Work order:
In the following material, identify every line holding the string "Template" and return it.
Exercise inputs START
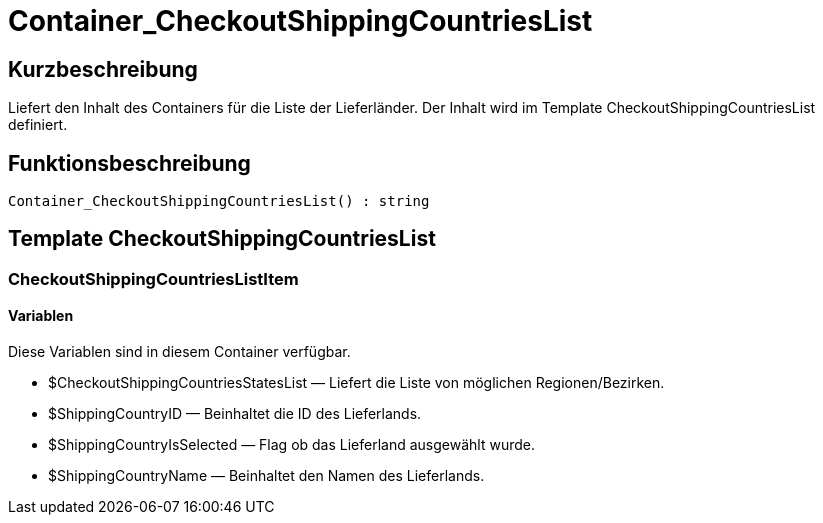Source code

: = Container_CheckoutShippingCountriesList
:lang: de
// include::{includedir}/_header.adoc[]
:keywords: Container_CheckoutShippingCountriesList
:position: 264

//  auto generated content Thu, 06 Jul 2017 00:01:30 +0200
== Kurzbeschreibung

Liefert den Inhalt des Containers für die Liste der Lieferländer. Der Inhalt wird im Template CheckoutShippingCountriesList definiert.

== Funktionsbeschreibung

[source,plenty]
----

Container_CheckoutShippingCountriesList() : string

----

== Template CheckoutShippingCountriesList

=== CheckoutShippingCountriesListItem

==== Variablen

Diese Variablen sind in diesem Container verfügbar.

* $CheckoutShippingCountriesStatesList — Liefert die Liste von möglichen Regionen/Bezirken.
* $ShippingCountryID — Beinhaltet die ID des Lieferlands.
* $ShippingCountryIsSelected — Flag ob das Lieferland ausgewählt wurde.
* $ShippingCountryName — Beinhaltet den Namen des Lieferlands.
Exercise inputs END
Task answer:
Liefert den Inhalt des Containers für die Liste der Lieferländer. Der Inhalt wird im Template CheckoutShippingCountriesList definiert.
== Template CheckoutShippingCountriesList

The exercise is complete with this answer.